Budget Talks Need Some Reality
Those national budget talks need some heavy-dose shots of reality.
First, the GOP needs to stop talking about how it almost won the 2012 election. Losing by 3.5 million votes is not close. (In Hawaii, Republicans Linda Lingle and Charles Djou were put out to pasture, and Ben Cayetano, with a lot of GOP support for mayor, was soundly rejected.)
Second, the president has to back off his proposal to let him raise the debt ceiling. That’s the purview of Congress and would be an unpopular power grab just as he’s criticizing Egypt’s president for power grabbing.
Third, AARP should accept that changes to Social Security and Medicare are necessary, even if there’s some pain.
There really should be a means test for both programs. We could, with good conscience, deny SS to those with very high incomes and/or liquid assets. Just because you pay into this social program doesn’t mean a right to draw out any more than all we taxpayers have a right to draw on the state welfare programs we fund. And high-income/liquid assets people should pay higher Medicare taxes.
Both programs could easily start at a higher age – with current beneficiaries excluded. Seventy has a nice sound. Retirement at 65 is no longer the norm.
Obamacare will help because it trims some payments to Senior Advantage programs and demands online medical records so all doctors see all patients’ history and quit duplicating tests. I once asked a New York orthopedic hospital about a procedure and said I had current X-rays from my hospital. Oh, no, they said, we have to do our own.
We must rein in impractical procedures. If you’re 95 and want knee replacement or a heart or kidney implant, good. Pay for it yourself. That panel-of-procedure experts under Obamacare may be imperfect, but we should work to improve it, not scrap it.
The discussion about “fairness” in taxation is full of hyperbole. Yes, the rich pay the lion’s share of income taxes. They say “that’s not fair.” It is if society decides the wealthiest must contribute more than the poorest. Call it socialism if you like.

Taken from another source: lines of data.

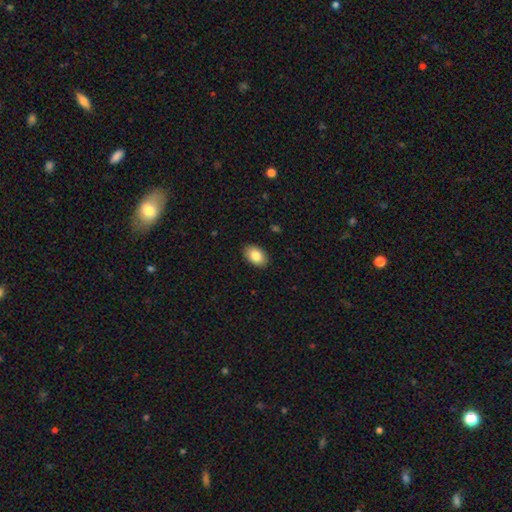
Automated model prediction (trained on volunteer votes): A smooth galaxy with no disk features (85%) that is in between round and cigar-shaped (88%). Merging: none (89%).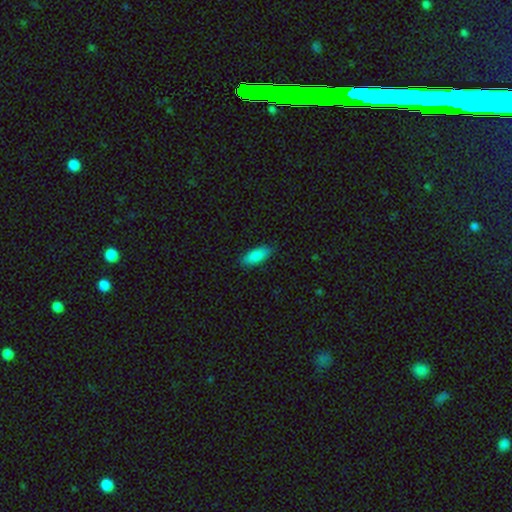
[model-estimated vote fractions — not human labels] Smooth or featured: smooth — 88% (star or artifact — 6%)
How rounded: in between — 80% (cigar-shaped — 18%)
Merging: none — 84% (minor disturbance — 12%)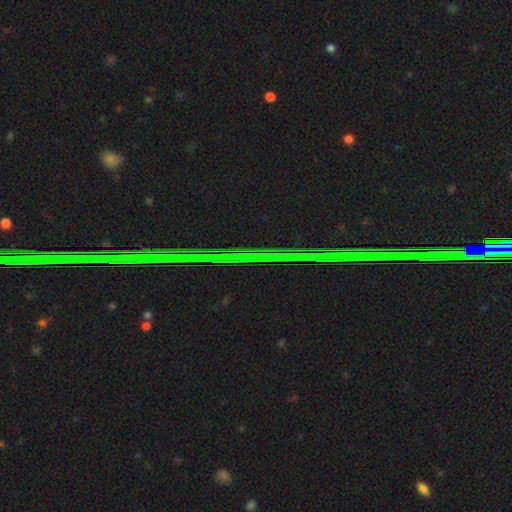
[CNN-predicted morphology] This appears to be a star or artifact, not a galaxy (89%).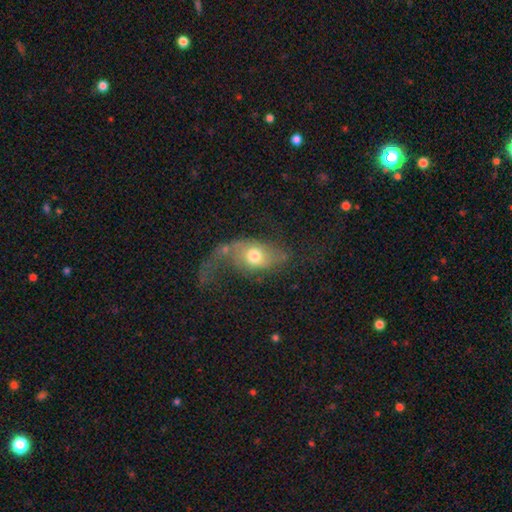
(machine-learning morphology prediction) The model was most divided on "smooth or featured": featured or disk: 48%, smooth: 44%, star or artifact: 9%. More confident: merging — major disturbance (55%).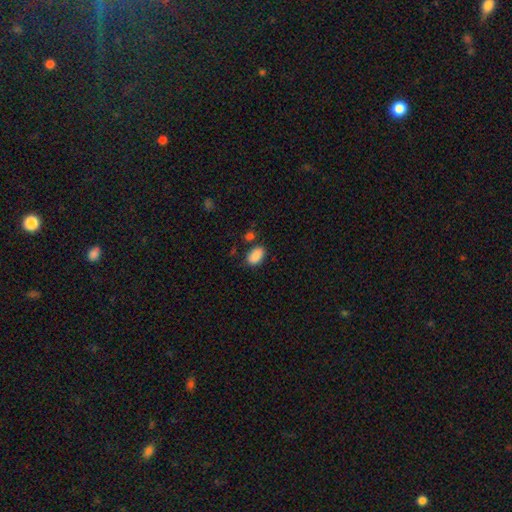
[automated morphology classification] Smooth or featured? Predicted: smooth (p=0.89). How rounded? Predicted: in between (p=0.90). Merging? Predicted: none (p=0.77).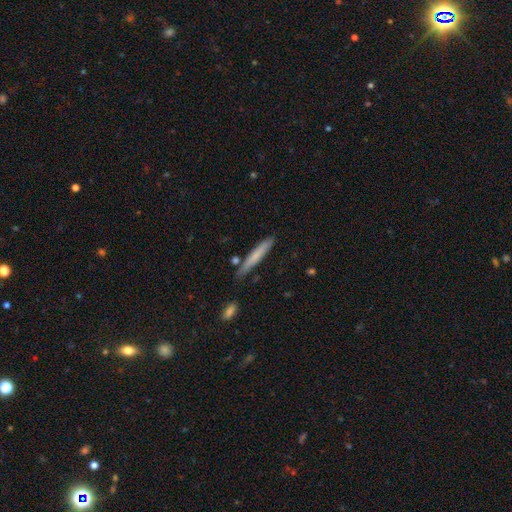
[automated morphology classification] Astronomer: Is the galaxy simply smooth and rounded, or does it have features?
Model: smooth — 67%.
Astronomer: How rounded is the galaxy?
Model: cigar-shaped — 94%.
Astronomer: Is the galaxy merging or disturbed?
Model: none — 80%.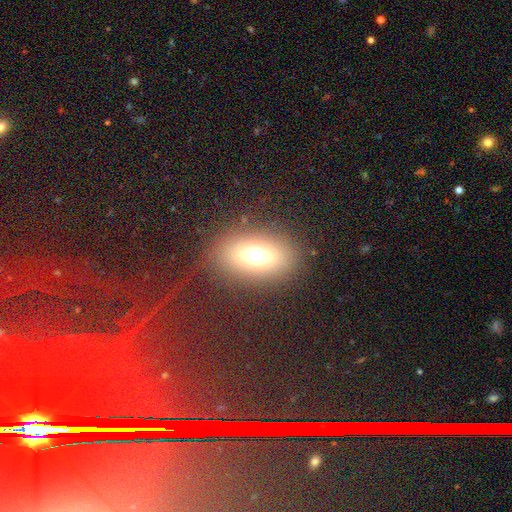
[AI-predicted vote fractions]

We had a time when if you made a million you paid 90 percent in taxes! That’s probably too much, but 39 percent would not be. You still get to keep $961,000.
The rich won’t quit creating jobs if they are taxed more. The rich like making money. If they give up, they won’t be as rich as their rich friends. That’s a big incentive in America.
Might we have to reconsider football as a school, college and professional sport?
A new Boston University study of donated brains of 85 people who’ve suffered hits to the head – most of them athletes – found that 34 with degenerative brain disease were NFL players. Nine others had played college football and six played only in high school.
The type of brain disease they found is called CTE, and it causes confusion, depression and eventual dementia.
Football has gotten increasingly violent, and head hits are a regular part of the game.
This study should make everyone take notice.